### Assigned task
Return all of the data below verbatim and exclude every picture.

### Information shown

########################################

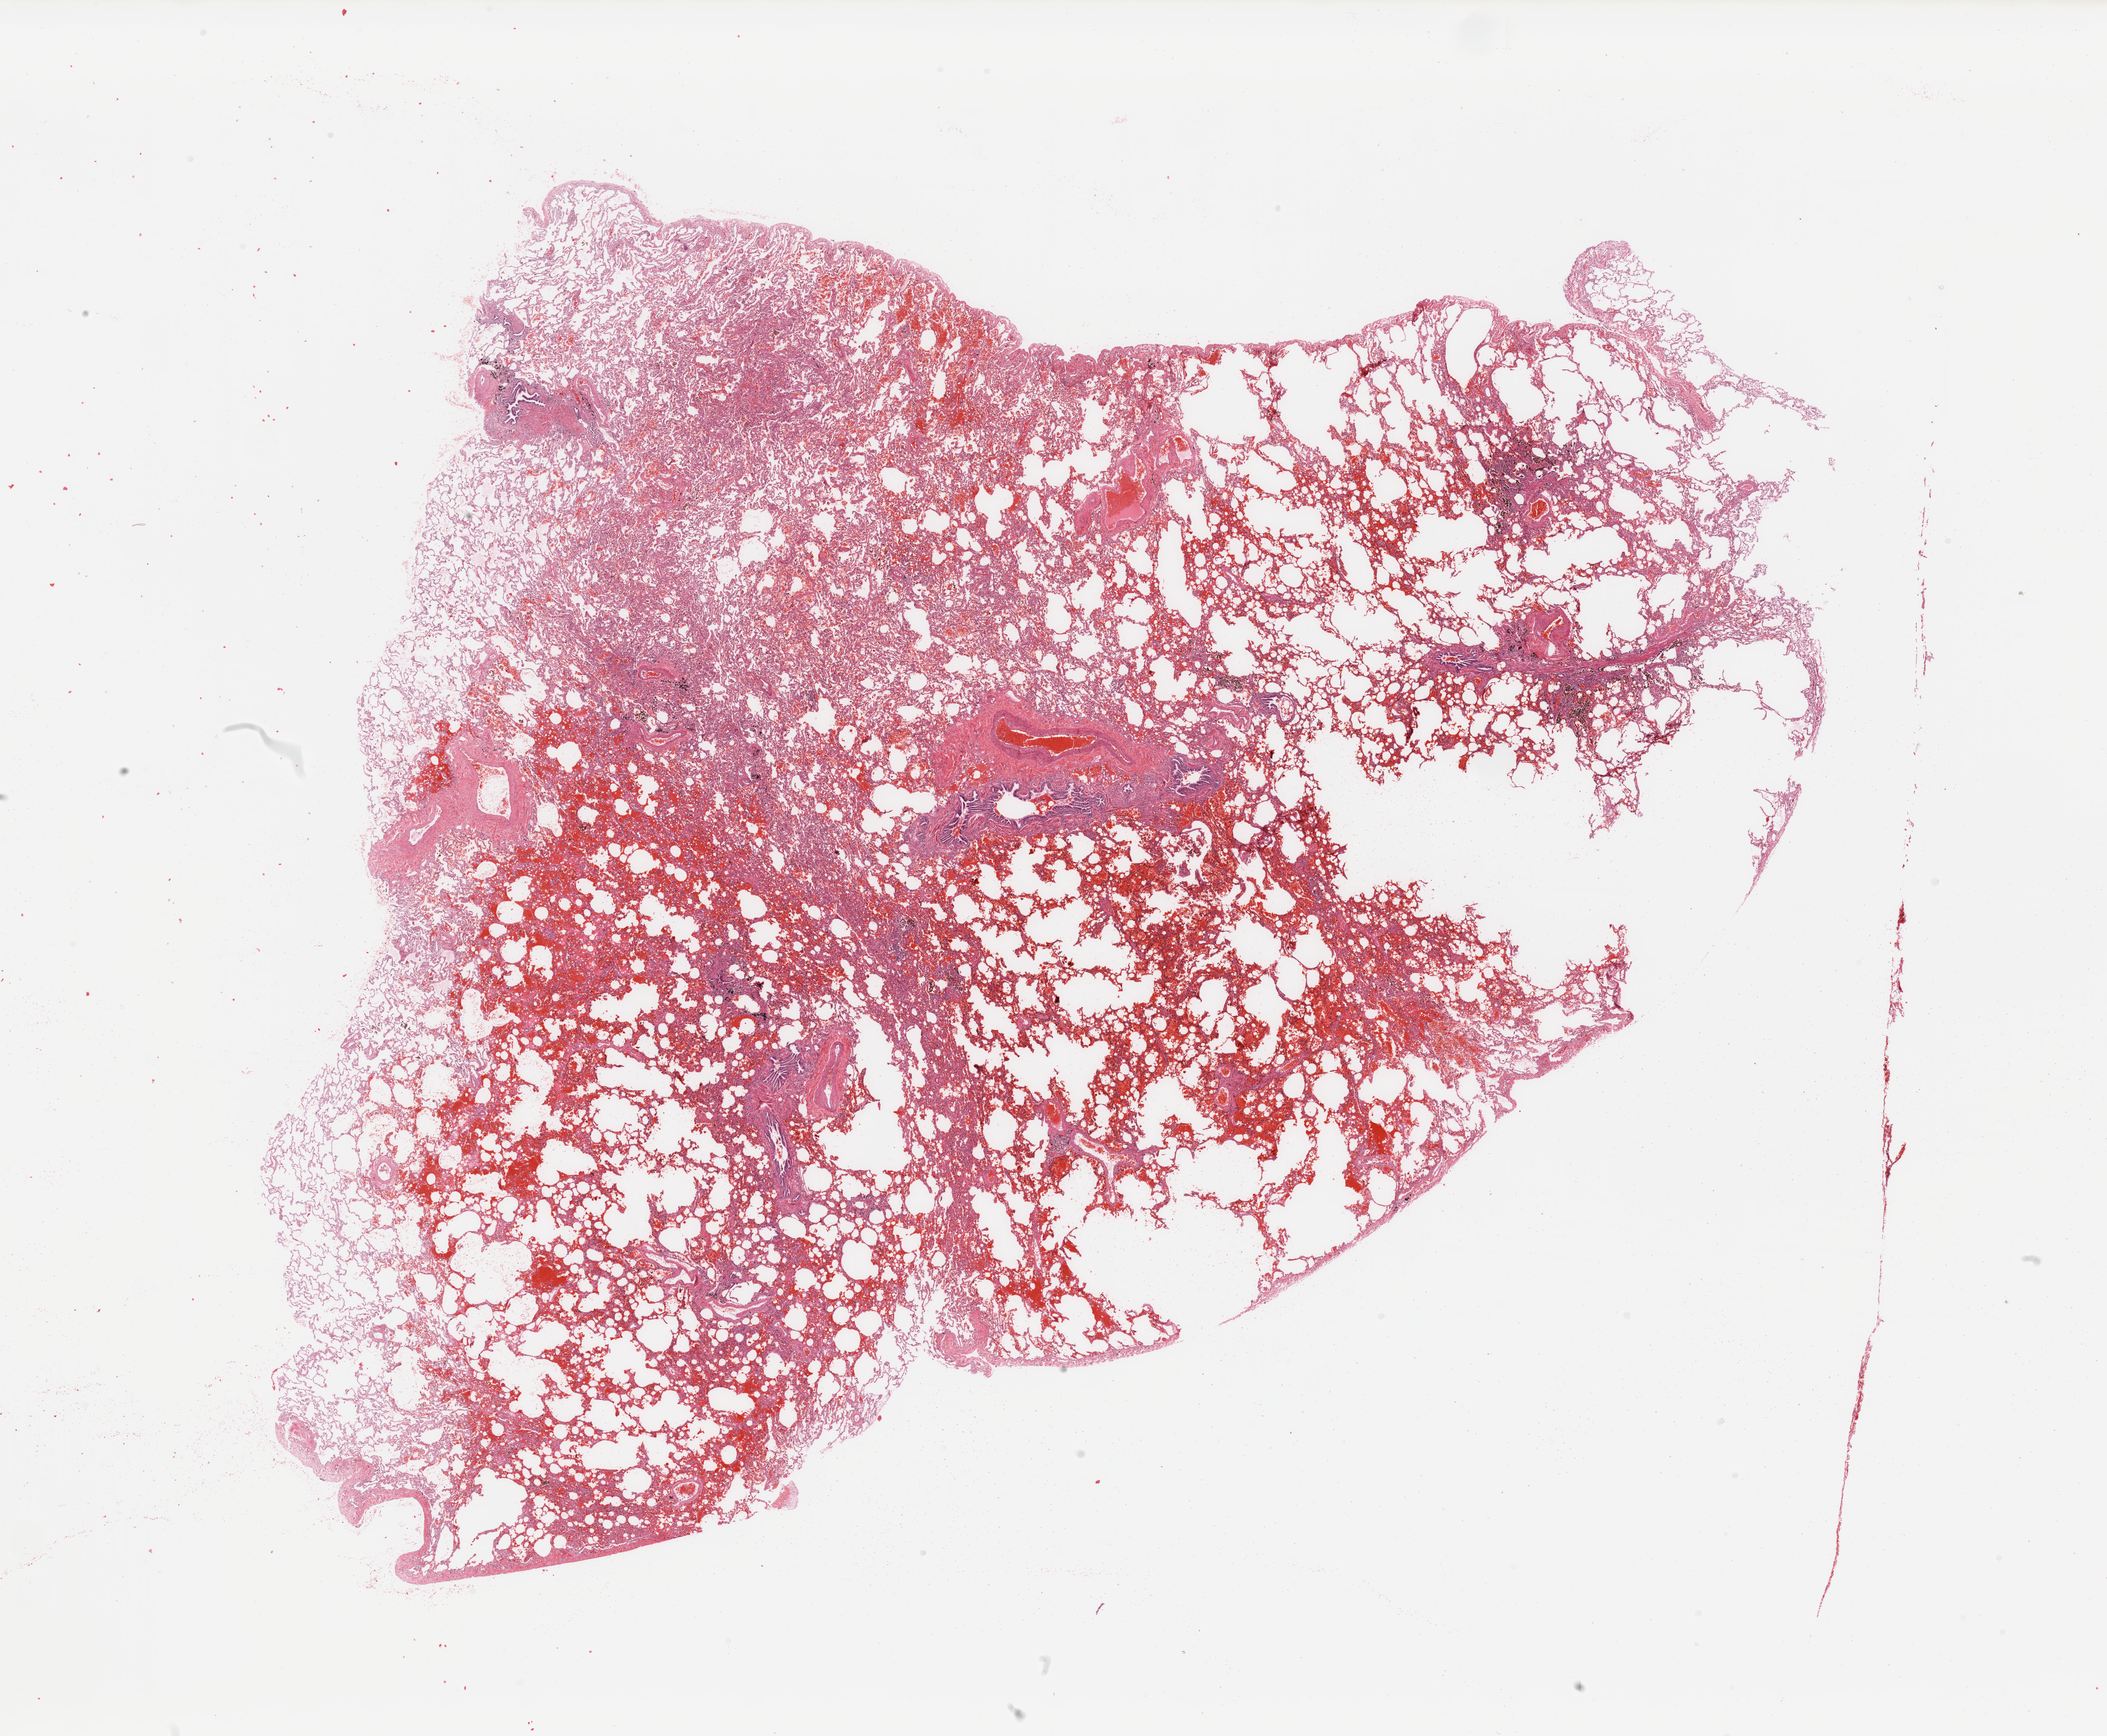
Hematoxylin and eosin (H&E) stained whole-slide image, shown as a low-resolution overview of the whole scanned area (about 27.6 x 22.7 mm, from a 20x scan), normal (non-tumour) tissue sample, sampled site: lung. Male, 60 y/o.
- this section: normal (non-tumour) tissue from the same patient
- patient diagnosis: Adenocarcinoma, NOS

########################################

### Your solution
Hematoxylin and eosin (H&E) stained whole-slide image, shown as a low-resolution overview of the whole scanned area (about 27.6 x 22.7 mm, from a 20x scan), normal (non-tumour) tissue sample, sampled site: lung. Male, 60 y/o.
- this section: normal (non-tumour) tissue from the same patient
- patient diagnosis: Adenocarcinoma, NOS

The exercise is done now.